The riverside remains of Olympos
 

At Olympos we had the place to ourselves as we wandered along the side of a river where Lycian and Roman remains are almost hidden under the tangle of pine trees, vines and Oleander bushes.  At the mouth of the river there’s a lovely sandy beach where we paddled before admiring the Lycian tombs that sit above it. On the edge of the beach we found an impressive sarcophagus that belonged to a sea captain called Eudemos. There is a ship symbol on the front and a representation of the Goddess Aphrodite whose job it was to protect sailors. The inscription on it aptly reads: ‘The ship sailed into harbour and anchored to leave no more…’


The sea captain's tomb

The ruins of Phaselis were much busier, with tour buses neatly lined up in the car park, but the setting is stunning, as the city was built around three small sandy bays backed by pine trees. We walked along an original Roman road and admired the baths, theatre and the remains of the viaduct that originally brought water down from high in the mountains.

Impressive viaduct at Phaselis
 
This was our bedroom in the restored Ottaman  house

We got completely lost trying to find our hotel in the narrow, one way streets of Antalya old town but when we finally arrived we found it was a real gem. Three ottoman houses have been beautifully restored and surround a leafy courtyard with a small swimming pool. The family that run it were very friendly and keen to ensure we had a good stay. The next day we headed to the museum. We were expecting to see one or two things of local interest, but instead we discovered an absolutely stunning collection of statues and stone carvings from local sites – so impressive in fact that we decided to spend more time exploring the sites themselves.


The ancient city of Perge
Our first stop the following day was Perge. This was a wealthy city in Roman times and the remains are impressive, but I would have loved to have seen just a few of the statues from the Antalya museum back in their original location on the site. We then moved on to the theatre at Aspendos which is one of the best preserved Roman theatres in Europe. We were lucky to arrive just as a Japanese visitor burst into song and delivered a perfect operatic aria from the stage.  
The restored theatre at Aspendos


Our next stop was Side – we had mixed feelings about going back here as we first visited the village in 1976. Then it was just a collection of guest houses set amidst the open ruins of a Roman city that was disappearing into the sand dunes and you could swim in the sea below the ancient stones of the Temple of Apollo.  Today it’s a big, sprawling resort - our hotel was in a road with tacky kebab houses,  tattoo parlours and hair salons  - but the ruins have been carefully restored and the old town still retains its charm.
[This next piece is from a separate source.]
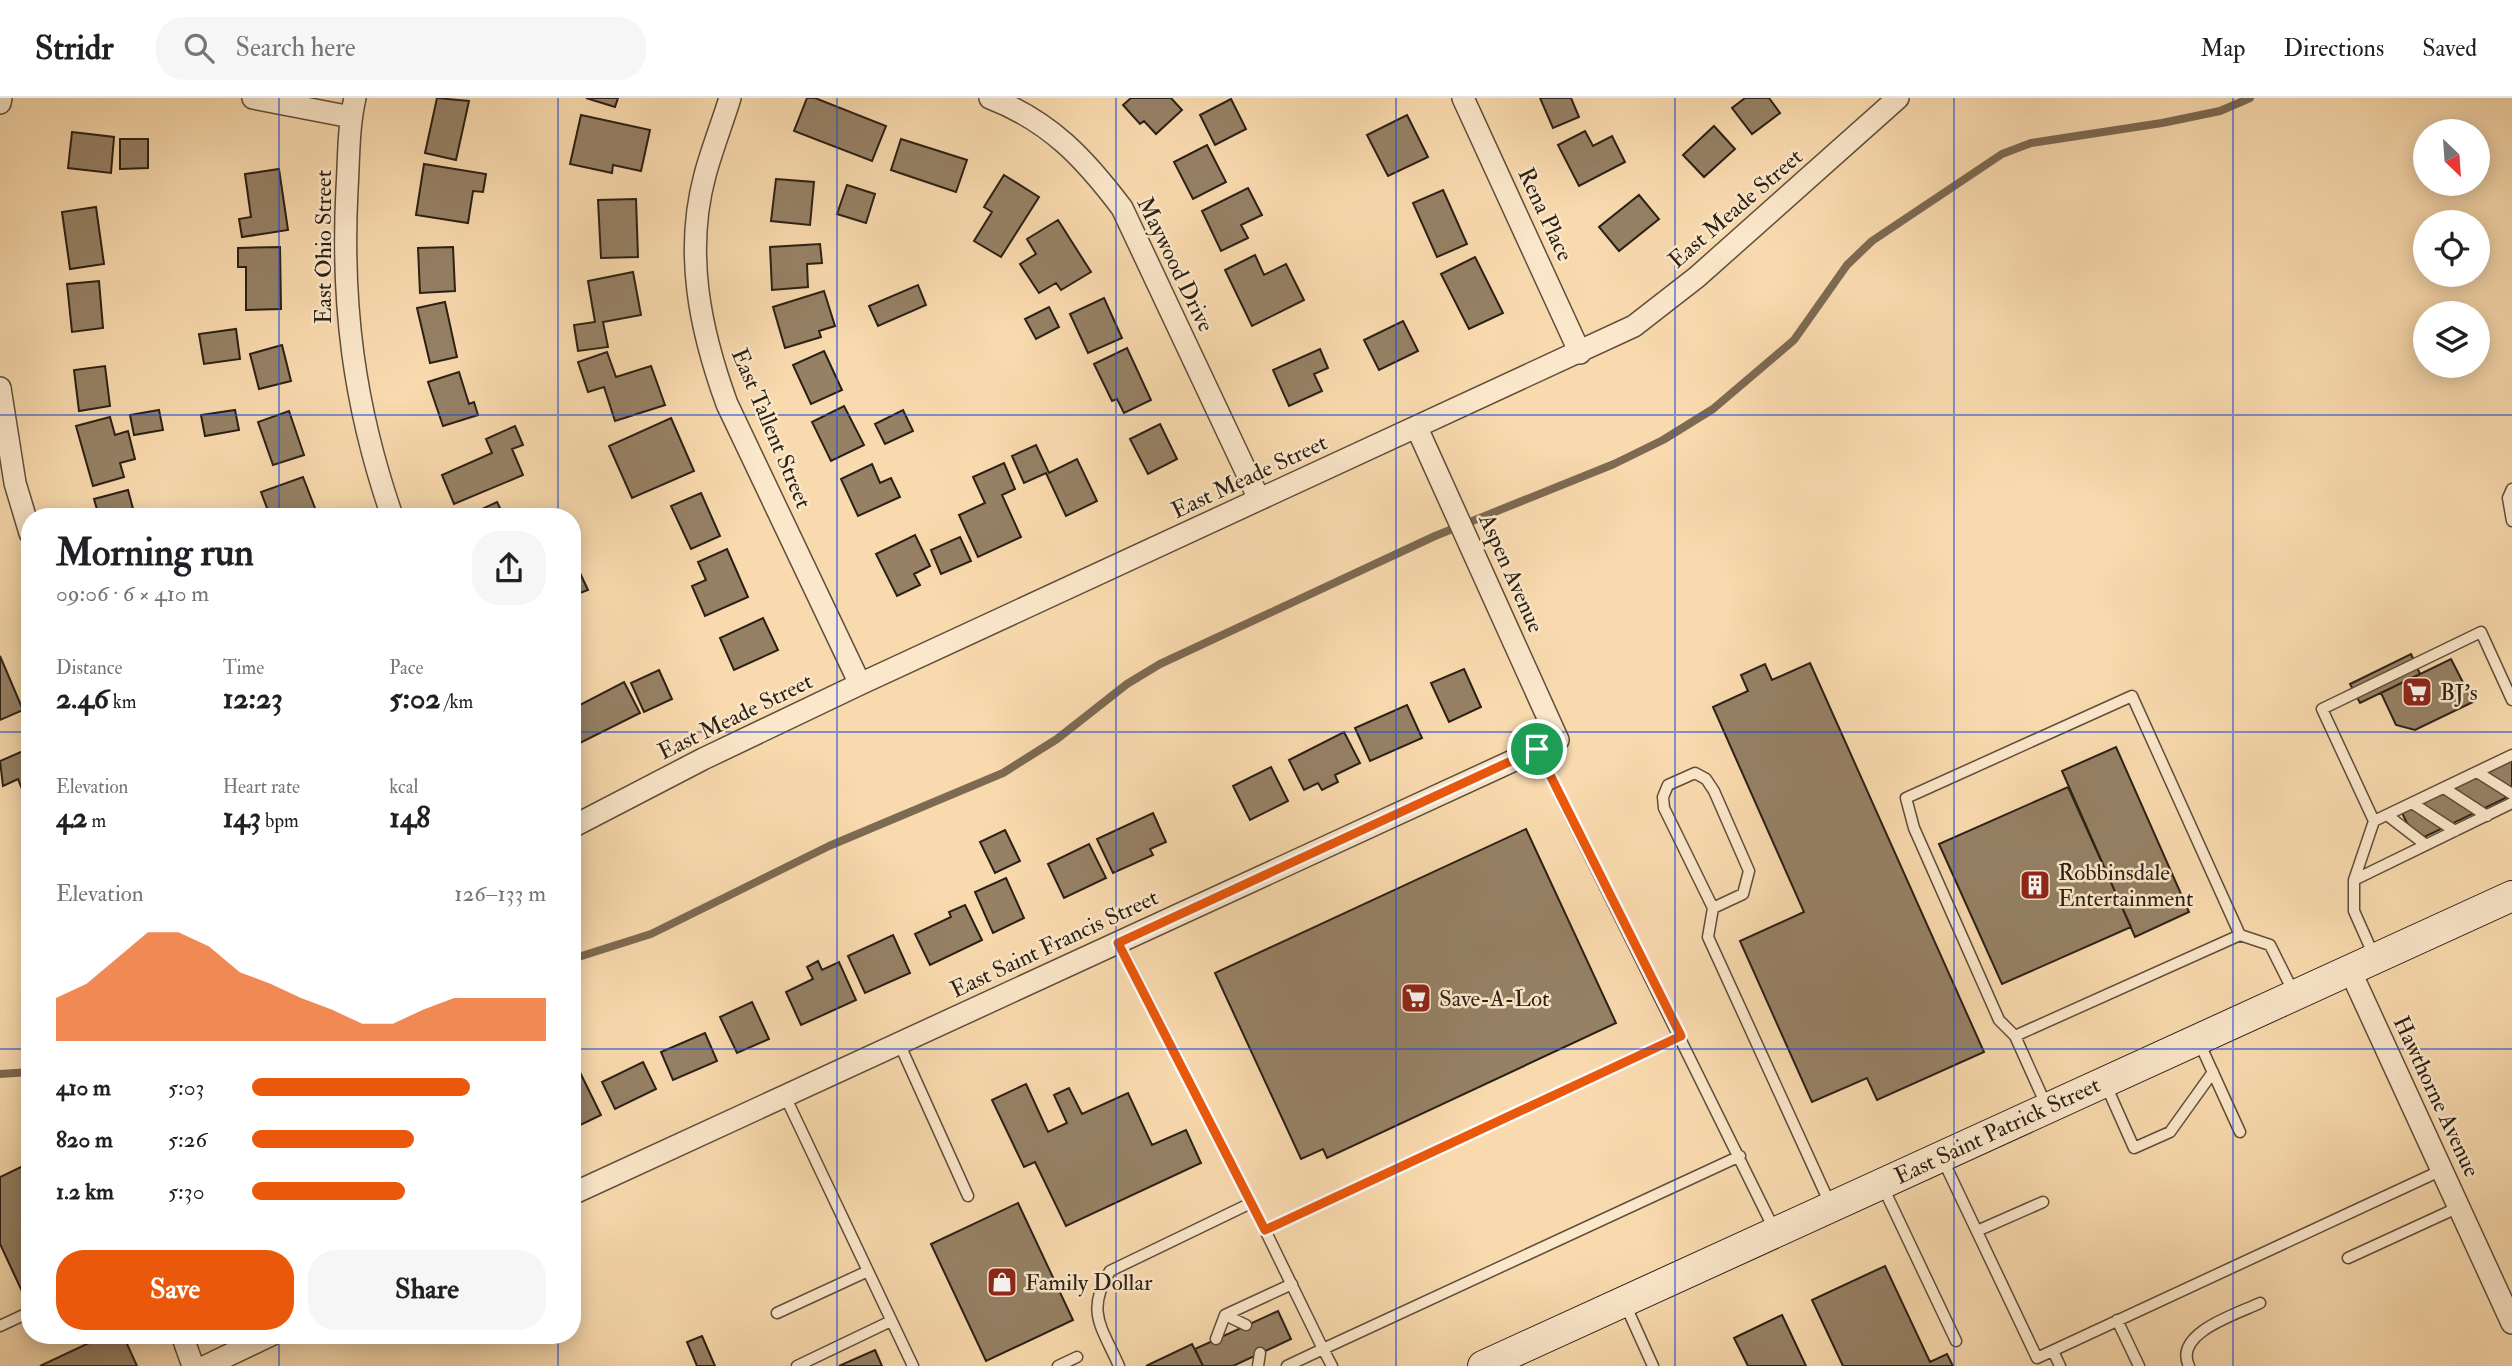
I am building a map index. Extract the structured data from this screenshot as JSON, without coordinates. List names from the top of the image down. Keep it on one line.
{"streets":{"main road":["East Saint Patrick Street"],"street":["East Meade Street","Rena Place","East Ohio Street","Maywood Drive","East Tallent Street","Aspen Avenue","East Saint Francis Street","Hawthorne Avenue"]},"crossings":[["East Meade Street","Rena Place"],["East Meade Street","Maywood Drive"],["East Meade Street","East Tallent Street"],["East Meade Street","Aspen Avenue"],["Aspen Avenue","East Saint Francis Street"],["Hawthorne Avenue","East Saint Patrick Street"]],"places":{"supermarket":["BJ's","Save-A-Lot"],"building":["Robbinsdale Entertainment"],"shop":["Family Dollar"]},"north":"bottom right","page":{"header":"Stridr","search":"Search here","nav":["Map","Directions","Saved"],"heading":["Morning run","09:06 · 6 × 410 m"],"stats":[["Distance","2.46 km"],["Time","12:23"],["Pace","5:02 /km"],["Elevation","42 m"],["Heart rate","143 bpm"],["kcal","148"]],"chart":["Elevation","126–133 m"],"list":[{"name":"410 m","note":"5:03"},{"name":"820 m","note":"5:26"},{"name":"1.2 km","note":"5:30"}],"buttons":["Save","Share"]}}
The Temple of Apollo in Side


On our final day we drove up to see the ancient site of Termessos. This meant driving high into the mountains of the
Güllükdağı Termessos National Park, but it was worth it. The city hasn’t been excavated and the remains have been damaged by earthquakes, so after a steep climb from the car park there was much scrambling over rocks to explore. We eventually reached the amphitheatre which is set on an outcrop and we enjoyed the wonderful views back down to the valley.